Full Text - Section 47

--Mais c’est un combat à mort! s’écria Daniel.

--Nous ne le permettrons jamais! ajoutèrent ses deux témoins.

--Alors, répondit M. Lerambert avec une satisfaction visible, le duel est impossible, et l’affaire doit s’arranger.

--Eh! parbleu! dit Daniel, arrangez-la. Je n’ai soif du sang de personne, et je suis tout prêt à pardonner au capitaine les sots compliments qu’il m’a faits.

--Puis-je lui reporter vos paroles, monsieur?

--Assurément, monsieur.»

Voyez à quel point on portait l’oubli des formes et de l’étiquette! Daniel causait sur le terrain avec les témoins de son adversaire.

  1. Lerambert dit au capitaine: «Il est de bonne composition, il passe condamnation sur tout ce que vous lui avez dit: l’affaire est à demi arrangée.

--Nous en aurons bon marché, répondit M. de Marsal: ces héros de l’épée et du pistolet se fondent sur leur adresse. Ils refusent le jeu dès que la partie devient égale. Demandez, je vous prie, quelles excuses il me fera pour la grossièreté de sa conduite.»

  1. Lerambert traversa de nouveau le terrain neutre qui traversait les deux camps ennemis. Il s’adressa directement à Daniel et lui dit:

«M. de Marsal a appris avec plaisir que vous ne lui saviez plus mauvais gré de ses paroles; il espère, monsieur, que vous voudrez bien donner une nouvelle preuve de courtoisie en lui demandant pardon de…​.»

Daniel n’en entendit pas davantage. «Monsieur, dit-il de sa voix la plus hautaine, je ne demande pardon à personne, surtout aux gens qui m’ont insulté. Veuillez décharger un pistolet!

--Mais, monsieur…​.

--Pas de mais, je vous prie. Les plaisanteries les plus courtes sont les meilleures, et celle-ci dure depuis trop longtemps!»

Il était beau dans sa colère, et ses grands cheveux noirs frémissaient magnifiquement sur son front. Ses témoins essayèrent de le calmer; il ne voulut rien entendre. Le capitaine, un peu refroidi, lui envoya M. Lerambert; il répondit qu’il ne demandait pas des explications, mais des pistolets.

  1. de Marsal, pâle comme un mort, remit les armes à ses témoins. Daniel les examina une à une avec un soin méticuleux. «Canons épais, dit-il, acier sec, un peu aigre et cassant; bonnes armes du reste. Qui les a chargées?

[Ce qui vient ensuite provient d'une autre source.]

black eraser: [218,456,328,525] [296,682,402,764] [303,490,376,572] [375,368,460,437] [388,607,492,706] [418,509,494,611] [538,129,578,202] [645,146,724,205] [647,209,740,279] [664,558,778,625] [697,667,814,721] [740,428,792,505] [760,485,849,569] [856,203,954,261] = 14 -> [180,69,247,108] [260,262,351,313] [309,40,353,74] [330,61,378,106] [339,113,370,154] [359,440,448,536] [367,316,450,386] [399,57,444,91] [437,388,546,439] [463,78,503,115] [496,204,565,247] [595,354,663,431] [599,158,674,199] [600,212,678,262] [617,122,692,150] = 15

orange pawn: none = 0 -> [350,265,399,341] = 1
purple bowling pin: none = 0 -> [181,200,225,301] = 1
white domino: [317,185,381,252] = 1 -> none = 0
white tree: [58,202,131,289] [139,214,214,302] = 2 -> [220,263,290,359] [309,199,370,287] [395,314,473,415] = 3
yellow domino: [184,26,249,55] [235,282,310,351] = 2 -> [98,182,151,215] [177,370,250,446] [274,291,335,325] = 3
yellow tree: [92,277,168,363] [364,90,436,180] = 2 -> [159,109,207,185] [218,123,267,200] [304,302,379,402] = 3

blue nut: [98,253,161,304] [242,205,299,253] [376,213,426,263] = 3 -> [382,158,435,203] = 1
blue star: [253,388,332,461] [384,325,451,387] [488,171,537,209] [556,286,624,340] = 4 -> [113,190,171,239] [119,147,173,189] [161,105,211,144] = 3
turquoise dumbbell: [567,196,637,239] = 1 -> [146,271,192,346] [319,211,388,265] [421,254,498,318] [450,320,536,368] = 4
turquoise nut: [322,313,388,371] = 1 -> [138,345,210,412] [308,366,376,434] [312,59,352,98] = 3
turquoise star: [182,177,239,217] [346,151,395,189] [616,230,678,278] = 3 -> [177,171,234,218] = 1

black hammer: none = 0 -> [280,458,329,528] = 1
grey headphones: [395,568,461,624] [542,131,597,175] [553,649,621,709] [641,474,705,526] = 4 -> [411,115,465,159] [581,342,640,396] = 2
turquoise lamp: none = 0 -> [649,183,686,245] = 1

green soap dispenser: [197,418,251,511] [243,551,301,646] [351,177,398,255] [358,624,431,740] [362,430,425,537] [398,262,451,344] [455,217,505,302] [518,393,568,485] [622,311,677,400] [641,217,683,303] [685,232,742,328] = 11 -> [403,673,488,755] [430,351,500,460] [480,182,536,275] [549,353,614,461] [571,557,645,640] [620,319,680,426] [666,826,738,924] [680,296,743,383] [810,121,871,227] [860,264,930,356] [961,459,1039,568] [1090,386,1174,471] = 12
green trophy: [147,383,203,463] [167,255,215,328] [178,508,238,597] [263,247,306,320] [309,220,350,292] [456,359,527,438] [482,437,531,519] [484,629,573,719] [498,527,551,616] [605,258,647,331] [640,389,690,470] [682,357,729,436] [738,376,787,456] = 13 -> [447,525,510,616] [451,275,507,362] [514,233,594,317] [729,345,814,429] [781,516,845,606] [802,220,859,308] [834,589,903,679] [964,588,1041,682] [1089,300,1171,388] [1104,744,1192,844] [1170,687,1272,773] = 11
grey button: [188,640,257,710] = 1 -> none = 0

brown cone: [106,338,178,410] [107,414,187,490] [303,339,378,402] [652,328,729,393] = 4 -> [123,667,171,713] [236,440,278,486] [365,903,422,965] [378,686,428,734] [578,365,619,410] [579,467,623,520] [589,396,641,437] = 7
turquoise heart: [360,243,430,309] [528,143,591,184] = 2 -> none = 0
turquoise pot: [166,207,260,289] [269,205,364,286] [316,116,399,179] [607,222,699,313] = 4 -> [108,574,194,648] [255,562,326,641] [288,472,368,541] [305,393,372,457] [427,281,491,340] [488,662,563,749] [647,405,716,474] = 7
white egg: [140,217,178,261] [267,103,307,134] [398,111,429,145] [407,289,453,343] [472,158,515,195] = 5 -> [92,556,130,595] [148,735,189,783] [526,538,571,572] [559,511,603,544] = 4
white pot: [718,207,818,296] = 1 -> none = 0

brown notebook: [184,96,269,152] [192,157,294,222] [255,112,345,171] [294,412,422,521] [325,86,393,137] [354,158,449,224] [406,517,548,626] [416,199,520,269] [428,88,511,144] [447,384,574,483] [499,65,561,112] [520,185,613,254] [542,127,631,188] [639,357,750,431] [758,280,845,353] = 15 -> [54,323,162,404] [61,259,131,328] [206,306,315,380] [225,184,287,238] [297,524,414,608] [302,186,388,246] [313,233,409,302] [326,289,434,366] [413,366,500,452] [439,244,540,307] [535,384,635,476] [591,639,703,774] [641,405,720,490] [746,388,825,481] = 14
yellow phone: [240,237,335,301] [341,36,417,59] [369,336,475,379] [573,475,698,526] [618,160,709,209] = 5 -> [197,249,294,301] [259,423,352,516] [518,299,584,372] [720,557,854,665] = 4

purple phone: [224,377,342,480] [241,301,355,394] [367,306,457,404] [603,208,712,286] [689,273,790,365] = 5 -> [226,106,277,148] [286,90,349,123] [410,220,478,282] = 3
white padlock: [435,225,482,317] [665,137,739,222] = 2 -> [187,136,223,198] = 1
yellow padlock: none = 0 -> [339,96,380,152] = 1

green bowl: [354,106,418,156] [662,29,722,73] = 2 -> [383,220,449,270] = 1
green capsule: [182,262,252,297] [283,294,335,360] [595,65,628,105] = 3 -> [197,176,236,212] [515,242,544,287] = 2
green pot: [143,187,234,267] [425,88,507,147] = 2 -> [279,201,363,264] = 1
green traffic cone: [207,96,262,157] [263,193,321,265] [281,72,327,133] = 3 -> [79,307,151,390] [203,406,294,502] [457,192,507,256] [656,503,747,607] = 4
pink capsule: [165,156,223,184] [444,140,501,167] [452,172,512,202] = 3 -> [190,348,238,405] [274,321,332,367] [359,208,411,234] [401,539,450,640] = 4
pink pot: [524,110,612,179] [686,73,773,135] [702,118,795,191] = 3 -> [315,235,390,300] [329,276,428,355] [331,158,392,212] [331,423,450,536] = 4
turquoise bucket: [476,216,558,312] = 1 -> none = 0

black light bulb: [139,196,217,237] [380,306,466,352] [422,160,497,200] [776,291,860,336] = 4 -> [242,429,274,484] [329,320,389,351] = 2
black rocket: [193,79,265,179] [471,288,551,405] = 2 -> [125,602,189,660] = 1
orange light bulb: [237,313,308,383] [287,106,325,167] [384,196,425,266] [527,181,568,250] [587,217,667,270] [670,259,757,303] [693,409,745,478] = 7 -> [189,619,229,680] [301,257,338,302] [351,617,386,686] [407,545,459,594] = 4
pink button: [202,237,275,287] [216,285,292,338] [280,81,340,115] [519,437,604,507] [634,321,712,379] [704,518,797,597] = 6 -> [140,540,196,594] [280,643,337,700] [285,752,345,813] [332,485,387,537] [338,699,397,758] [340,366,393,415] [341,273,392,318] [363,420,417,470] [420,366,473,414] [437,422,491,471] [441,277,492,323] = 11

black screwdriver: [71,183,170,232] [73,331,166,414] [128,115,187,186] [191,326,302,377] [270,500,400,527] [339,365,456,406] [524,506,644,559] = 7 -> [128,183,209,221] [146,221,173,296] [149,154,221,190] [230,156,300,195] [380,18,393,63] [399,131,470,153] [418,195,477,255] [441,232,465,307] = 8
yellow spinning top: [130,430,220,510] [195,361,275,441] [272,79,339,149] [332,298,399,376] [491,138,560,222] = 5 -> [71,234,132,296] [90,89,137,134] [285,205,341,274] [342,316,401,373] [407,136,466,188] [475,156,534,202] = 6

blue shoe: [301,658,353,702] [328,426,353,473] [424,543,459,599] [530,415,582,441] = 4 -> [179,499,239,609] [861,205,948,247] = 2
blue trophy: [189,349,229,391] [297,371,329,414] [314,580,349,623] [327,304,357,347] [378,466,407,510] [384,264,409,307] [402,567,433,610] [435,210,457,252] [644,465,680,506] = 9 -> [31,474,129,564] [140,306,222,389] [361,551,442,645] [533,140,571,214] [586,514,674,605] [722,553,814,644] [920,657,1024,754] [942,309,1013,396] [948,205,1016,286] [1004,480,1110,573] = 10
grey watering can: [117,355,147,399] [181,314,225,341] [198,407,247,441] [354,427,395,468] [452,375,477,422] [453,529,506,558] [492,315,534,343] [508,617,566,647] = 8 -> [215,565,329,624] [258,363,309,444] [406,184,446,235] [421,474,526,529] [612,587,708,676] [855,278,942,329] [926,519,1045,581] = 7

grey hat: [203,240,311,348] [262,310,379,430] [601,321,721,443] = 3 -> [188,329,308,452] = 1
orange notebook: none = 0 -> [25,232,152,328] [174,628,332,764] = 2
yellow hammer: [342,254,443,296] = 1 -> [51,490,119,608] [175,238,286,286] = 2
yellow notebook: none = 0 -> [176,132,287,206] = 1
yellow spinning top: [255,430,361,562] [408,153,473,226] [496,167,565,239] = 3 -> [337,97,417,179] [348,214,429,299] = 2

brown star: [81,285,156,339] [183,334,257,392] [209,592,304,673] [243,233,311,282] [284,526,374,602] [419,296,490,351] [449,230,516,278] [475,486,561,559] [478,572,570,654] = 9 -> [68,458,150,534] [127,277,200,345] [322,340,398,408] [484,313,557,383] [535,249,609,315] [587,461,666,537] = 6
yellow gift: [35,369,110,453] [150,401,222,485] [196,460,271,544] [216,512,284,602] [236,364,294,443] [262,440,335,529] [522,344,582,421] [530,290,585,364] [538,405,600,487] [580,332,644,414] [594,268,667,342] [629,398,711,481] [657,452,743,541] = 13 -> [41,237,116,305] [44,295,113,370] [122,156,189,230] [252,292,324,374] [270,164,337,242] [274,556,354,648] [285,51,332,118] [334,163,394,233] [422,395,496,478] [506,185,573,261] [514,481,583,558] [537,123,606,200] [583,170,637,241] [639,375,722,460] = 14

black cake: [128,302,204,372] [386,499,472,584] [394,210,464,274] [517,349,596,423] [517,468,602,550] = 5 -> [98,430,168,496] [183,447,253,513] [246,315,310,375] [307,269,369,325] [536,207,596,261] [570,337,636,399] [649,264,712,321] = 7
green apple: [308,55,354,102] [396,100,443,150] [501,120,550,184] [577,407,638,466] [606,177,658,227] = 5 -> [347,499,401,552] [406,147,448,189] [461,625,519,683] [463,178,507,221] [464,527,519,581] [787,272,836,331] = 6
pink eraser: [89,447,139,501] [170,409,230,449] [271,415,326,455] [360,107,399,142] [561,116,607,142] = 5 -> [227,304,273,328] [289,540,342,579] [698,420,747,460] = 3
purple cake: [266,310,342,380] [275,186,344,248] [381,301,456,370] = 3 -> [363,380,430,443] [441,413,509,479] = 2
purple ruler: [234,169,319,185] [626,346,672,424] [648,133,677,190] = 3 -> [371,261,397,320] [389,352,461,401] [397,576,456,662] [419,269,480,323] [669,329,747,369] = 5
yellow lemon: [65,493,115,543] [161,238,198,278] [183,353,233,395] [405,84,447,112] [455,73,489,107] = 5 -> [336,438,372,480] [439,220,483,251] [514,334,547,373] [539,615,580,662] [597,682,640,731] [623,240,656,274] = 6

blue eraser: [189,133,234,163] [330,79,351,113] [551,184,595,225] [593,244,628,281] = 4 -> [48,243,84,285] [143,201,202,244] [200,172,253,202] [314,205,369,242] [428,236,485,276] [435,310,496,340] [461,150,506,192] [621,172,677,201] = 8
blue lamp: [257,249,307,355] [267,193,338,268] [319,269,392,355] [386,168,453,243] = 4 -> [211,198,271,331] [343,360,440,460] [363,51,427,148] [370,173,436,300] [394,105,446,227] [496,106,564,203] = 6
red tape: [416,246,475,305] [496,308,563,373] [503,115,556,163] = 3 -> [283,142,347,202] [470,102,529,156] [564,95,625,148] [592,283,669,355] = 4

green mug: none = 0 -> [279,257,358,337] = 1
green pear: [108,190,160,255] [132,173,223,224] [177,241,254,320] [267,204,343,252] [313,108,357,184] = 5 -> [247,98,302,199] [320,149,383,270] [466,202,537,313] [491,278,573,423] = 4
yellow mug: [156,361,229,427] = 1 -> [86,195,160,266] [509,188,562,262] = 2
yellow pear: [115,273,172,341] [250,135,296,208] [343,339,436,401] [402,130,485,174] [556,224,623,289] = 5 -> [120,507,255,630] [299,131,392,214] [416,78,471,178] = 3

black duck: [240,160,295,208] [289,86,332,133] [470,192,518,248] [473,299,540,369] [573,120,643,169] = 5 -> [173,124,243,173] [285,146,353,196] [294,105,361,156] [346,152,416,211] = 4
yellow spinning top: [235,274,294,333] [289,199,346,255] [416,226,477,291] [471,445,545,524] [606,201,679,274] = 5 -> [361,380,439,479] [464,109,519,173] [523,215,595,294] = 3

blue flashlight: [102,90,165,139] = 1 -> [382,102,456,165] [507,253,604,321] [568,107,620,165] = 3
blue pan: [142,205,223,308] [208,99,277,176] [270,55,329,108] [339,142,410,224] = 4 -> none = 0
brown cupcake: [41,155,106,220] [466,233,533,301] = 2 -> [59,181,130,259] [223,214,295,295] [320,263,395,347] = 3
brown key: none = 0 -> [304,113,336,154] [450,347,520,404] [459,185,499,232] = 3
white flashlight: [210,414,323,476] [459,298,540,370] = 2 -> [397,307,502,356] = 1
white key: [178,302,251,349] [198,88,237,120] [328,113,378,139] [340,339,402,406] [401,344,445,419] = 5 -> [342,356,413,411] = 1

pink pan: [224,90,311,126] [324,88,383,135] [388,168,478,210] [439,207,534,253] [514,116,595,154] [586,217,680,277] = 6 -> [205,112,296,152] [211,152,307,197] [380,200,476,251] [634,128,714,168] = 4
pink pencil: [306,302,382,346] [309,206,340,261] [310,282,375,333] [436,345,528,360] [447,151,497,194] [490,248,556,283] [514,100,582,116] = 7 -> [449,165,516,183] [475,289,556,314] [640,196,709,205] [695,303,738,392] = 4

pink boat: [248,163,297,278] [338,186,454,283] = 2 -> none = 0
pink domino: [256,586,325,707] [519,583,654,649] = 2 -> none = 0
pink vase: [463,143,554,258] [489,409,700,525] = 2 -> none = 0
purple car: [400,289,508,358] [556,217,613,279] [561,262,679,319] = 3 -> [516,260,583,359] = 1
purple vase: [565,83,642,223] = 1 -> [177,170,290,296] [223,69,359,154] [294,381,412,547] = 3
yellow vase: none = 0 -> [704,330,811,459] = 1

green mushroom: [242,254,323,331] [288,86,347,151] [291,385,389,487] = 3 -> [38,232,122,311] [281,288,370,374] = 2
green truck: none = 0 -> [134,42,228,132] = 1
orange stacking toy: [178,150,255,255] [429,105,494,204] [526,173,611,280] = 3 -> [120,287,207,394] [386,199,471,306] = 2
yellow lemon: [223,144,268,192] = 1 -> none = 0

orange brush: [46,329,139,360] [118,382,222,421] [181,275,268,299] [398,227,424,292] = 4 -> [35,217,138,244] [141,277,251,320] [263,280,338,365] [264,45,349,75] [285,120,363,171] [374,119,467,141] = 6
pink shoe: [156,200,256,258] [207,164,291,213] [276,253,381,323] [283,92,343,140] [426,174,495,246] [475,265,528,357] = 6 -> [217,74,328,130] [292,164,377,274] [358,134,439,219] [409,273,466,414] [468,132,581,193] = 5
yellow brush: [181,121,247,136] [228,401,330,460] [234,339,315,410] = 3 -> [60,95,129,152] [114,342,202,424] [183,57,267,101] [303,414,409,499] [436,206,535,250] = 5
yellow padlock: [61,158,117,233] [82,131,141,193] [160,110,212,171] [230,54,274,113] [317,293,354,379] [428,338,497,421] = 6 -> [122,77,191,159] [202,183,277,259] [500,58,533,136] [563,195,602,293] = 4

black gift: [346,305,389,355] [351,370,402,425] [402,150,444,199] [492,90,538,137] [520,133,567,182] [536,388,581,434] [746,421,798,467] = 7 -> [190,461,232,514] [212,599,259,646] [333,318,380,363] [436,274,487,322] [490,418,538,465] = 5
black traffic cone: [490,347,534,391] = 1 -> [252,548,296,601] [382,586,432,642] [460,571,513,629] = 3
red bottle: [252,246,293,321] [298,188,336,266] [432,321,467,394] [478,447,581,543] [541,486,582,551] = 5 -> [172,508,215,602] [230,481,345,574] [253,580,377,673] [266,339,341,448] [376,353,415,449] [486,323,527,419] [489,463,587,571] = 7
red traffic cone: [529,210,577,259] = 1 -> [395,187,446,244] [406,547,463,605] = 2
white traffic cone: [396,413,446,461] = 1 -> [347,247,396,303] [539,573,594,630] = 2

--L’armurier de M. de Marsal.

--Avez-vous apporté de la poudre et des balles?

--Oui, monsieur. Vous plaît-il que nous rechargions devant vous?

--C’est inutile.» Il prit un pistolet et le tira en l’air.

«Ils sont bien chargés, dit-il. Soyez assez bon, monsieur, pour remettre une amorce.»

Les deux pistolets furent enveloppés dans un foulard; M. de Marsal en choisit un, l’artiste prit l’autre. Le peintre, qui avait les jambes longues, mesura cinq énormes pas. Les quatre témoins se retirèrent à l’écart en sanglotant.

«Messieurs, dit M. Lerambert d’une voix haletante, je frapperai trois coups dans mes mains, vous tirerez quand vous voudrez.»

Daniel tira le premier; l’amorce seule partit. Son pistolet n’était pas chargé.

  1. de Marsal, plus blême que jamais, resta quelques secondes à sa place, le bras tendu, le canon dirigé sur la poitrine de Daniel. Ses jambes se dérobaient sous lui, ses yeux nageaient dans l’incertitude et la crainte; tout son corps vacillait comme un bouleau secoué par le vent. Dans un pareil moment, les secondes sont plus longues que des années. Daniel, le corps effacé, la poitrine abritée par son bras droit, la tête à demi cachée derrière son pistolet, eut le temps de perdre patience.